Justice Sonia Sotomayor cautioned against giving federal or state prosecutors “the right to insult another nation by giving them this unbridled power to initiate suits.”
The bank said its view is backed up by a 1976 U.S. law called the Foreign Sovereign Immunities Act (FSIA) that limits the jurisdiction of American courts over lawsuits against foreign countries. President Joe Biden’s administration contends that the law does not apply to criminal prosecutions and, even if it did, the bank’s actions fall under the law’s exception to sovereign immunity for misconduct involving commercial activities.
Halkbank’s case has complicated U.S.-Turkish relations, with Turkish President Tayyip Erdogan calling the 2019 American charges against the bank an “unlawful, ugly” step.
U.S. prosecutors accused Halkbank of converting oil revenue into gold and then cash to benefit Iranian interests, and documenting fake food shipments to justify transfers of oil proceeds. They also said Halkbank helped Iran secretly transfer $20 billion of restricted funds, with at least $1 billion laundered through the U.S. financial system.

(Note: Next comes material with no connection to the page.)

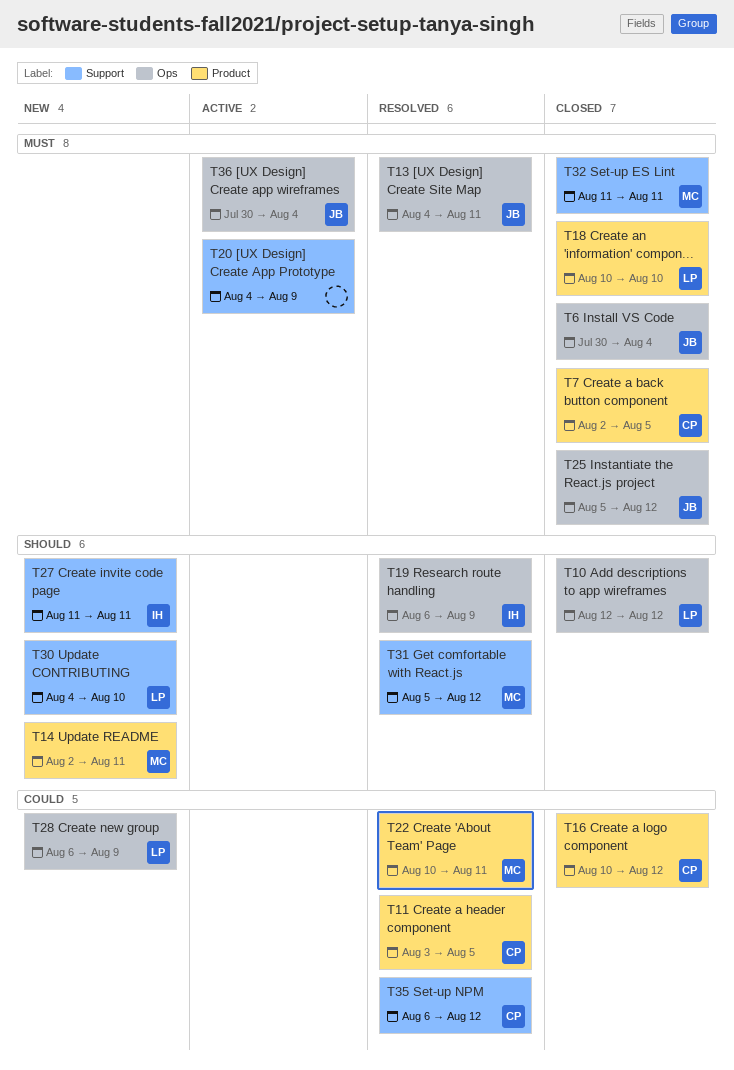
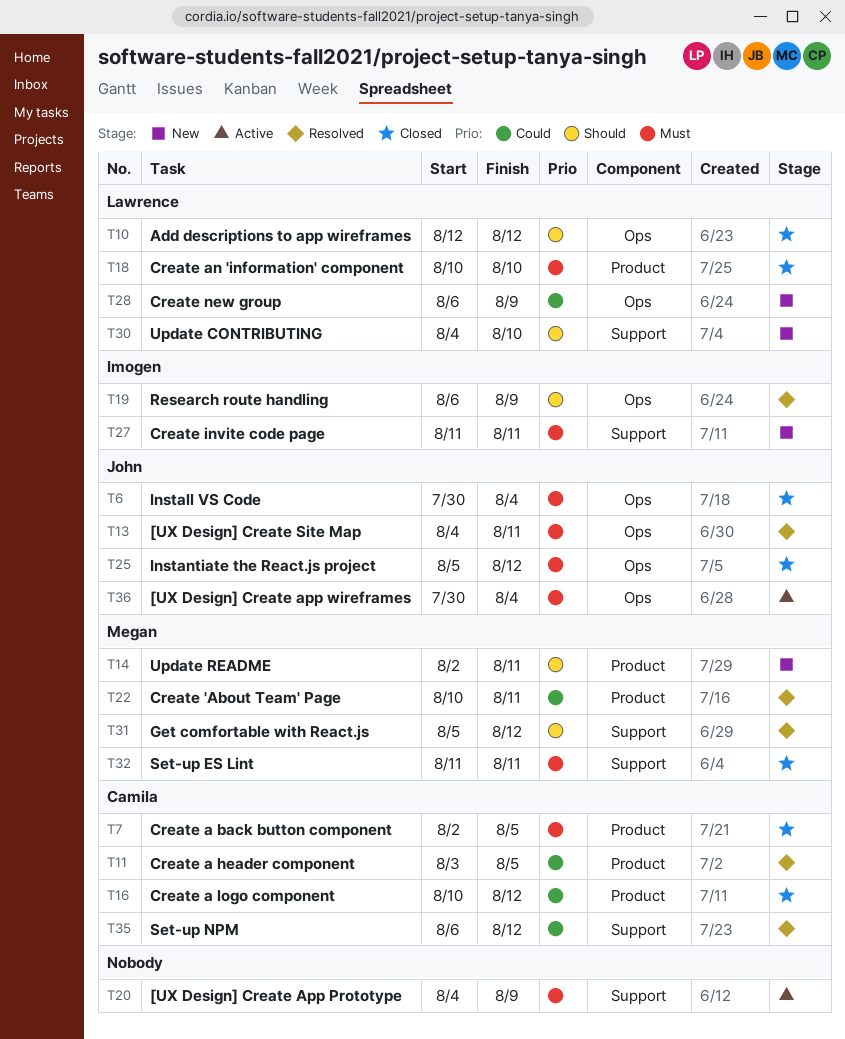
T27, priority: Should -> Must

The Manhattan-based 2nd U.S. Circuit Court of Appeals in 2021 ruled against Halkbank, concluding that even if the FSIA shielded the bank, the conduct for which it was charged falls under the commercial-activity exception.
Noting that international law prohibits one country from prosecuting another in its own courts, Halkbank told the Supreme Court in a filing that until the decisions in this case “no court had authorized the criminal trial of a foreign sovereign or its instrumentalities.”
The Justice Department disagreed, calling Halkbank’s claims unprecedented.
“Federal prosecutions of foreign officials date back to the Founding era,” the government said in a filing, adding that as foreign government-owned commercial entities expanded operations in the 20th century, they were not exempted either,” the department said in a filing.